"Good Lis," I said, and we both laughed.
While I thought she might dismiss the idea of soft shell crabs, she believed me when I promised her how easy these crustaceans are to prepare. We decided on a simple side — a baby arugula and shaved parmesan salad — and some fresh bread. Lisa left for the store and called me with an update as she left the fish market. After the fishmonger handed Lisa her cleaned crabs, she had asked, "these will still be dead when I get home, right?" He assured her they would be.
The next I heard from Lisa was much later that evening, a happy text message exclaiming the success of her delectable dinner.
Truly, soft shell crabs take no time to prepare and make a wonderful summer meal. While the aioli nicely complements the crab, a simple squeeze of lemon suffices. Watch Mark Bittman prepare the crabs in this video.
When buying soft shells, look for a market selling live ones. At Wan’s Seafood in Reading Terminal Market, where active crustaceans lay supine on the countertop, the fishmongers will happily clean the crabs and pack them on ice.
Serves 4
1 cup low-fat buttermilk
1 egg
½ cup flour
½ cup cornmeal
½ teaspoon kosher salt
freshly ground black pepper to taste
¼ cup neutral oil, canola or grapeseed
4 soft shell crabs, cleaned
8 slices white bread
1 beef steak tomato, sliced
I bunch watercress
Lemon-Caper Aioli (see below)
Whisk buttermilk and egg together and place in a wide-mouth shallow bowl. Whisk flour, cornmeal, salt and pepper together and place on a large plate.
Place oil in a large nonstick skillet over medium-high heat. Meanwhile prepare crabs: dip one crab into buttermilk mixture, then lightly dredge in cornmeal mixture on both sides and place on a clean plate. Repeat with all.
Drop a pinch of flour into oil. If it sizzles, the oil is ready. Carefully place the crabs in the pan and leave undisturbed for 1 minute. Gently shake pan and let crabs cook for 2 to 3 minutes longer or until bottom is nicely browned. Flip crabs and cook for 3 minutes more, or again until browned.
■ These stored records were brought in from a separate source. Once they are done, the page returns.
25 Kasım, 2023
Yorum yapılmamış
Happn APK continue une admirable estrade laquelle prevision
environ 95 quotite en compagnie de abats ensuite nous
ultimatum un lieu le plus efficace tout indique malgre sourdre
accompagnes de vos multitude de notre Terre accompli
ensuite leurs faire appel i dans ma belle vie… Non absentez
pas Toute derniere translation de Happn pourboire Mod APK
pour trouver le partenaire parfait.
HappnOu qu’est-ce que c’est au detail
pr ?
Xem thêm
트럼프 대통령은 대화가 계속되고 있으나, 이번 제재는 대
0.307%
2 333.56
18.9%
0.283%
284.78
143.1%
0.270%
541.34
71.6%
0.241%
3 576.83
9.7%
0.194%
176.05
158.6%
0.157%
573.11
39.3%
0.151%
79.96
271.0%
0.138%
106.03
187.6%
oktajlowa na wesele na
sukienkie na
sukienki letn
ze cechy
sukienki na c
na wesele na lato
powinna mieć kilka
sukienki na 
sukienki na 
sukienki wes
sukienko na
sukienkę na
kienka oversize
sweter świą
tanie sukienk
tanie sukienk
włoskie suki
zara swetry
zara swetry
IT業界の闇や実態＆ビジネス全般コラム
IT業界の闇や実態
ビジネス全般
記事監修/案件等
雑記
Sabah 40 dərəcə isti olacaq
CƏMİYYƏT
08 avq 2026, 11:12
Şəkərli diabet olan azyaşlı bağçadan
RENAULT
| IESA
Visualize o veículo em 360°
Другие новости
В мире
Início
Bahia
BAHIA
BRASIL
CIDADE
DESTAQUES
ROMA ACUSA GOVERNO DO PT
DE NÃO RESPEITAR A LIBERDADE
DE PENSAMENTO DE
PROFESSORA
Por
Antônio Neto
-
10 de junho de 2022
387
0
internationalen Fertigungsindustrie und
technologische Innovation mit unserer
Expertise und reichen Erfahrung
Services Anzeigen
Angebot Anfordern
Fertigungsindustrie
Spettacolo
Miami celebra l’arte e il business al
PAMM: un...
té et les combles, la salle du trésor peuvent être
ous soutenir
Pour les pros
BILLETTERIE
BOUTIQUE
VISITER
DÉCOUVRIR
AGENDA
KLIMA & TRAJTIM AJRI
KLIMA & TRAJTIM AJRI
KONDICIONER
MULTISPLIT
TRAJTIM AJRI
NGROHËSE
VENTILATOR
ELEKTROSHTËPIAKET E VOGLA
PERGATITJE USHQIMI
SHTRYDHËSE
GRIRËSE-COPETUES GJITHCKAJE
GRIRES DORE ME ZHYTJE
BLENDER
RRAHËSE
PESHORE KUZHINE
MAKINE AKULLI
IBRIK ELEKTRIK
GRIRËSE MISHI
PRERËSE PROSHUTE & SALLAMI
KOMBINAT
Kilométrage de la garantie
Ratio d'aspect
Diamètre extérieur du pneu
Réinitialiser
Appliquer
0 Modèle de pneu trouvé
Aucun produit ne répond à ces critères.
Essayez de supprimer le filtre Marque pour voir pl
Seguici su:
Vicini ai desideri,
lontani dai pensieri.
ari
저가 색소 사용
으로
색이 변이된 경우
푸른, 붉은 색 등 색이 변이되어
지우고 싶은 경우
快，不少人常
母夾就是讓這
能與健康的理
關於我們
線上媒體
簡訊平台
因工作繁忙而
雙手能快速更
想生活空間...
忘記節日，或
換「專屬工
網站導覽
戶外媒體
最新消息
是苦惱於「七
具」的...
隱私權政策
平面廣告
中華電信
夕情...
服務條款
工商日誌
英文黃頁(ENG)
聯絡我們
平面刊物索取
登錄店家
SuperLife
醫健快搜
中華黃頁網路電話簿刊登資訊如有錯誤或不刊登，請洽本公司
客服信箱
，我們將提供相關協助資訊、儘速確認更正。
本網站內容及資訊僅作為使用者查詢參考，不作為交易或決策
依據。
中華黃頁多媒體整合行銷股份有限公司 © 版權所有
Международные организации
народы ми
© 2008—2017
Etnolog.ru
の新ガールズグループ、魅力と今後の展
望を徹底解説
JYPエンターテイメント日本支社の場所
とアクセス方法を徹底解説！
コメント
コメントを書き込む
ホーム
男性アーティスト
Meanwhile toast the bread. Spread the lemon-caper aioli on four of the slices, top with a handful of watercress and a tomato slice. Top each with a soft shell crab, and finally the top slice of bread. Serve with more aioli or lemon on the side.
Lemon-Caper Aioli
Yield = 1½ cups
2 egg yolks
2 T. Dijon mustard
2 cloves garlic
2 T. fresh lemon juice
1 tsp. kosher salt
1 cup grapeseed oil
3 T. capers
1 bunch basil, finely chopped
Combine yolks, mustard, garlic, lemon juice and salt in a blender or food processor. With motor running, slowly drizzle in the grapeseed oil — drop by drop at first, then more quickly once you see the mixture begin to emulsify. Transfer to bowl, fold in capers and basil. Taste, adjust seasoning with more salt if necessary, and chill until ready to use. Will keep for 2 weeks in the refrigerator.